Stomatitis is a severe problem for affected cats


Treatment Options for Stomatitis

We are currently not able to cure the immune system glitch.  Let me repeat that:  We are currently not able to cure the immune system glitch.  However, we have several tools at our disposal to eliminate or at least reduce the symptoms.


As previously stated, stomatitis is not terribly responsive to medications, but sometimes we try a compounded mixture of anti-inflammatories and antibiotics, especially in the less-severe cases.  We do this not because of the high success rate, but because all the other treatments often initially seem a little extreme....


The teeth are the major place the biofilm is found.  In other words, a lot of bacteria grow on the teeth.  The best treatment for stomatitis is to extract most if not all of the teeth. This reduces the amount of bacteria present and reduces the inflammatory response.

We often start with just the rear teeth, the ones behind the big canine teeth.  Often this is enough to reduce the bacterial population enough to provide adequate relief, and it spares the patient the major surgery of having all the teeth taken out at once.

If partial extractions do not provide the relief we are seeking, we can go back and remove all the rest of the teeth.  In patients that have severe stomatitis, we often go straight to full-mouth extractions.


cats don't need teeth

At this point we should mention that tame cats don't need teeth.  Teeth are necessary only if the cat has to survive by catching and eating mice.  Since we feed catfood to our tame cats, this is not a problem. 

Cat teeth are not designed for chewing catfood in the first place.  There are no flat spots for them to grind the kibble like we would anyway.  At best they crack it in half then swallow the halves, and it is not a big leap to just swallowing the kibble whole.  We have many toothless cats in our practice who prefer dry food to wet, and are plump and happy eating it.  Cats with stomatitis are much happier without their teeth than they were with them.

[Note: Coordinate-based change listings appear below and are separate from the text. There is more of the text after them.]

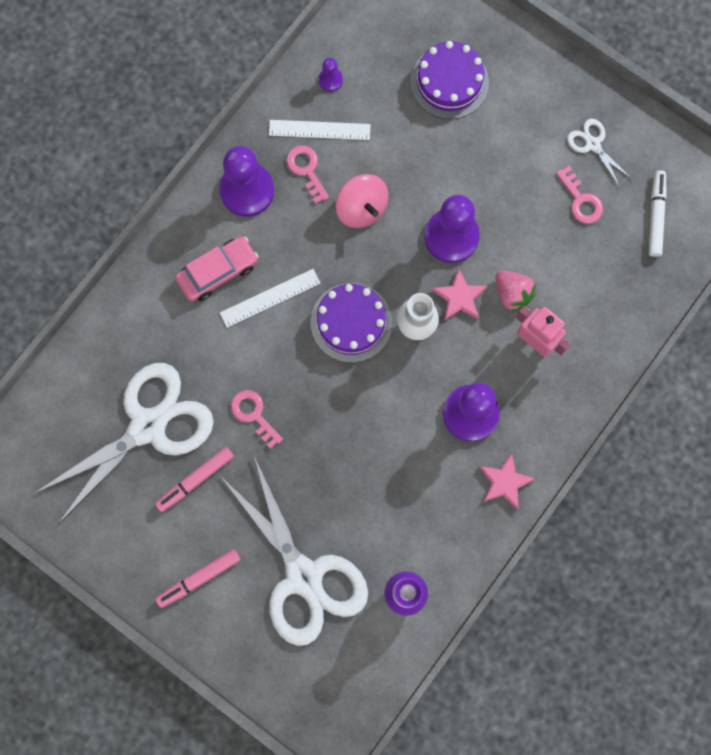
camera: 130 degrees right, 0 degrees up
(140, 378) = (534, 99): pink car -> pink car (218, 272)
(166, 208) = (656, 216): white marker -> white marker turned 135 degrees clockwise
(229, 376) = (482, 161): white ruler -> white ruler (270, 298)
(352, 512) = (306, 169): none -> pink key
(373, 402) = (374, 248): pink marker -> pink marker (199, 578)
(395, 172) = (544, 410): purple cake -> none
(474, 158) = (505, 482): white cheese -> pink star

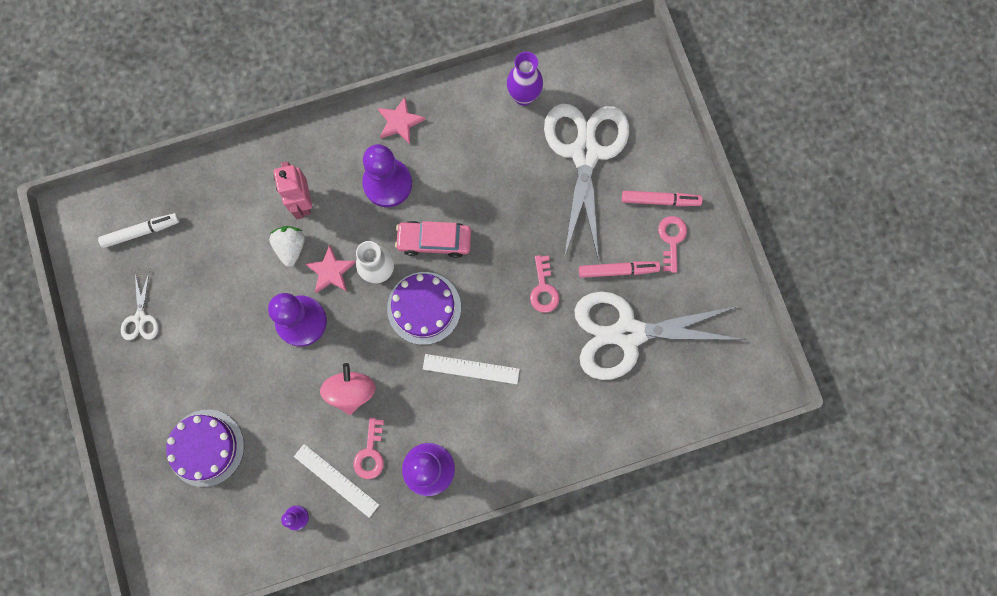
camera: 145 degrees left, 0 degrees up
(218, 272) = (496, 417): pink car -> pink car (434, 241)
(512, 294) = (291, 247): pink strawberry -> white strawberry
(581, 200) = (185, 281): pink key -> pink key (671, 239)
(656, 216) = (141, 232): white marker -> white marker turned 150 degrees counterclockwise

It is Major surgery to remove all the teeth

It is a big deal to remove all the back teeth.  It is an even bigger deal to remove all the teeth.  We do it surgically to eliminate broken retained roots, and we suture the extraction sites up.  They heal quite quickly, within a week.  We provide excellent pain medication for the healing process.  Most cats do well with the procedure.

It takes a lot of time to extract that many teeth, and so the procedure does cost quite a bit.  Most patients end up costing between $600 and $700 for the rear teeth.  Full-mouth extractions often cost $700 to $900.  Each case is different, and costs depend on the presence of resorptive lesions, the conditions of the gums, etc.

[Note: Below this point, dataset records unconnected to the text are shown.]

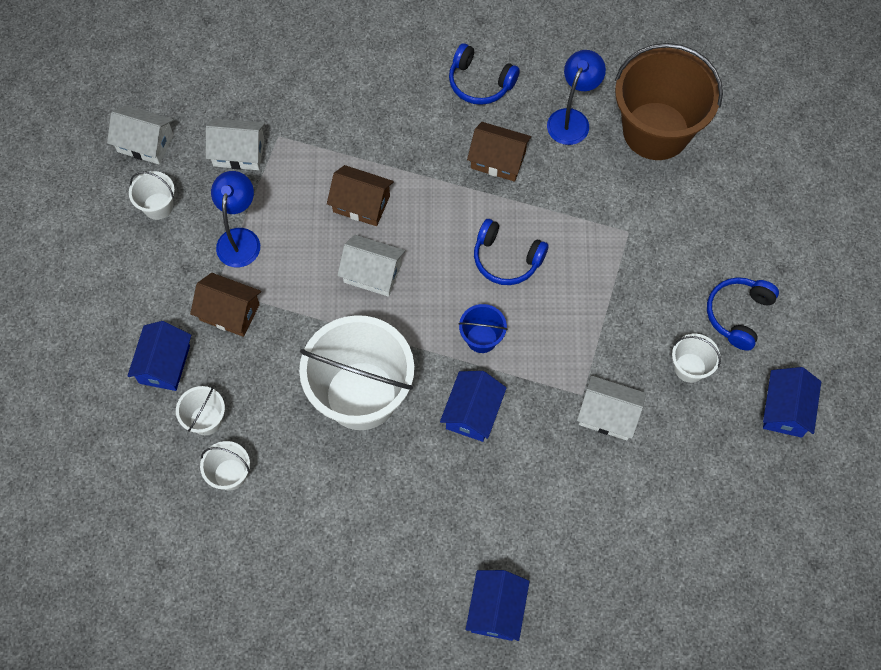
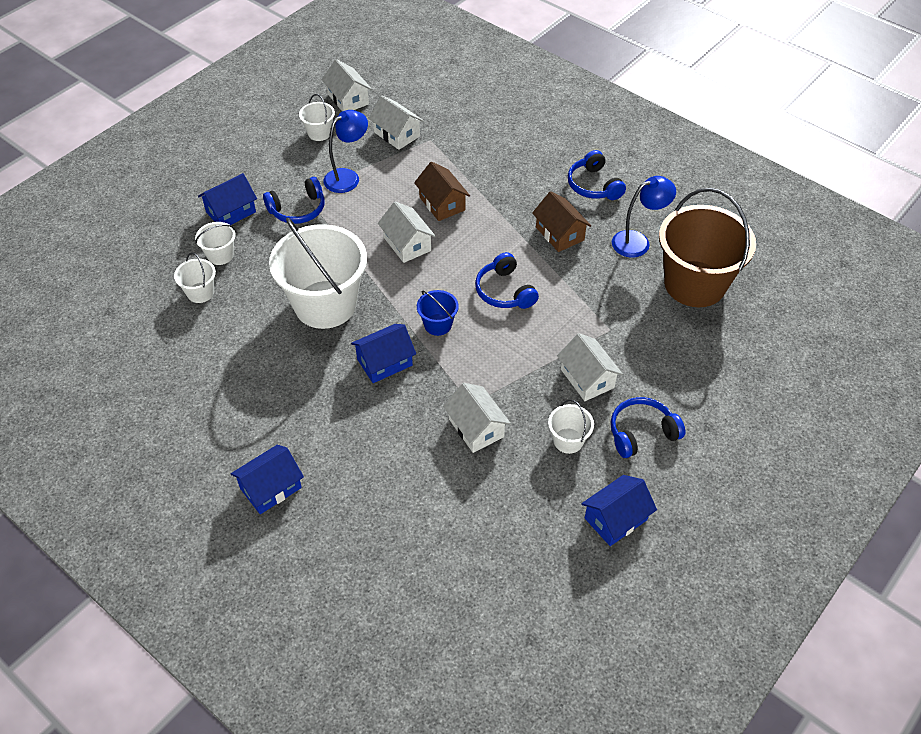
camera: 40 degrees right, 15 degrees down
(229, 312) = (298, 210): brown house -> blue headphones
(652, 295) = (587, 378): none -> white house

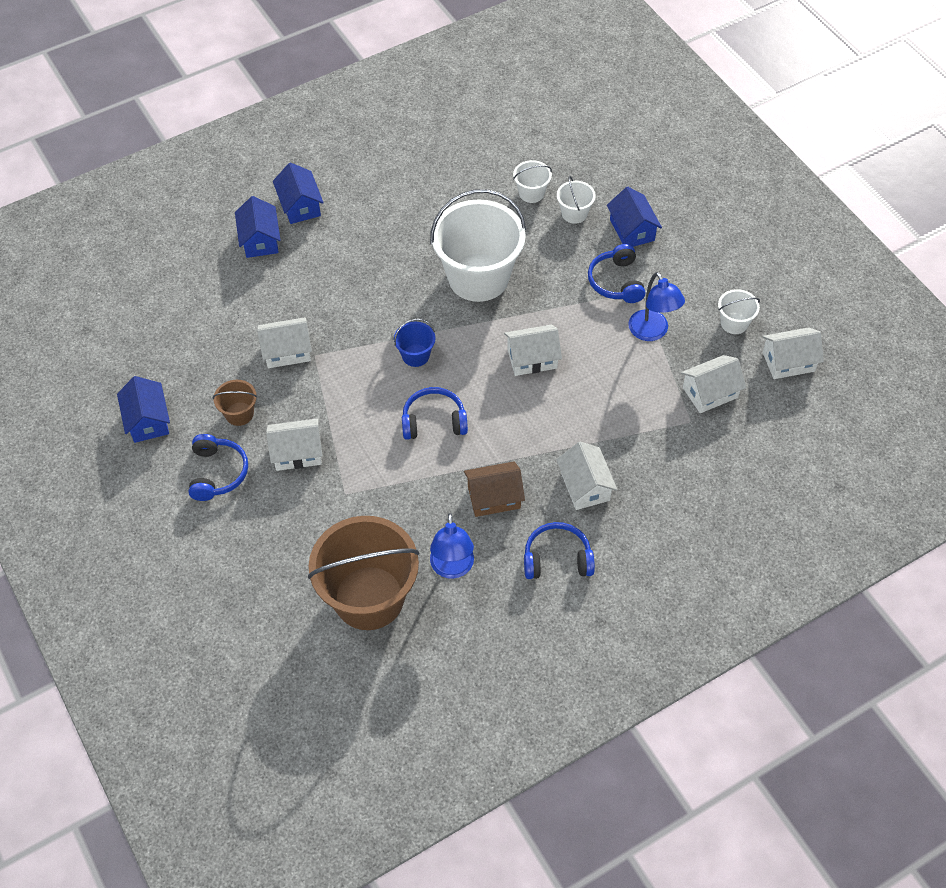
camera: 110 degrees right, 5 degrees up
(384, 362) = (390, 305): blue house -> blue house (260, 240)
(442, 204) = (580, 404): brown house -> none
(520, 184) = (585, 486): none -> white house
(568, 440) = (239, 414): white bucket -> brown bucket

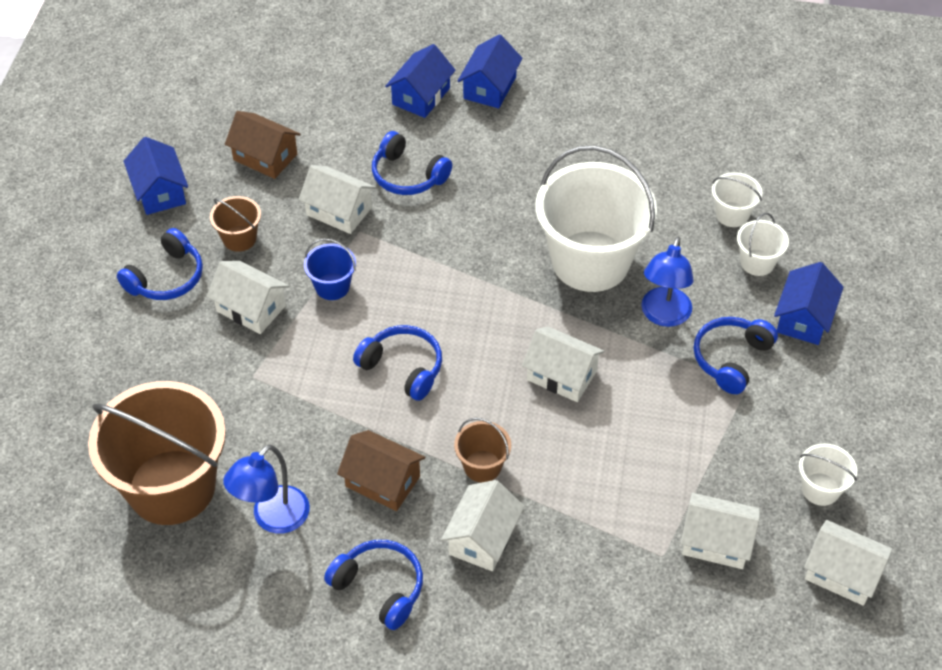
camera: 40 degrees right, 5 degrees down
(148, 420) = (160, 191): blue house -> blue house turned 45 degrees counterclockwise
(197, 349) = (265, 157): none -> brown house
(307, 298) = (407, 176): none -> blue headphones
(415, 355) = (451, 294): blue bucket -> blue bucket (332, 286)
(542, 445) = (482, 466): none -> brown bucket
(652, 332) = (716, 436): blue lamp -> blue lamp (663, 316)

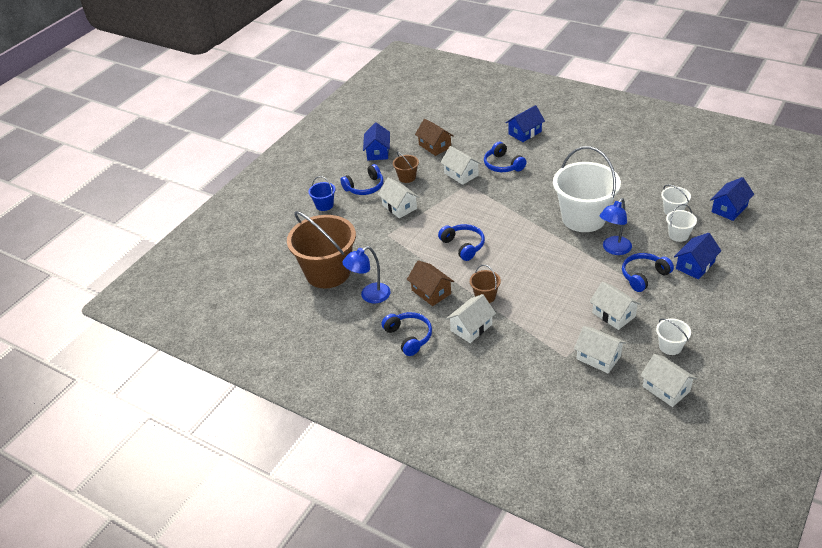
camera: 25 degrees right, 10 degrees down
(332, 286) = (443, 205): blue bucket -> blue bucket (324, 205)
(490, 87) = (562, 134): blue house -> blue house (729, 209)
(562, 375) = (545, 265): white house -> white house (613, 314)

The prognosis is "pretty good"

As we have mentioned before, we can't currently fix the underlying immune system glitch.  However, we are usually fairly successful at controlling the symptoms, and can improve the quality of life for almost all our patients. 

  • About 50% of the Stomatitis patients respond fairly well to rear tooth extractions, meaning they are can eat comfortably and do well.
  • Of the 50% that do not respond well to just rear tooth extractions, about half of them will respond fairly well to full-mouth extractions.
  • This leaves about 20% that will not respond as well as we'd like to even full-mouth extractions and remain somewhat painful.  However, these patients are generally better off than they were before treatment.
Bottom line:  Extractions almost always help, but we really can't cure the glitch in the immune system, so we often have to settle for "pretty good."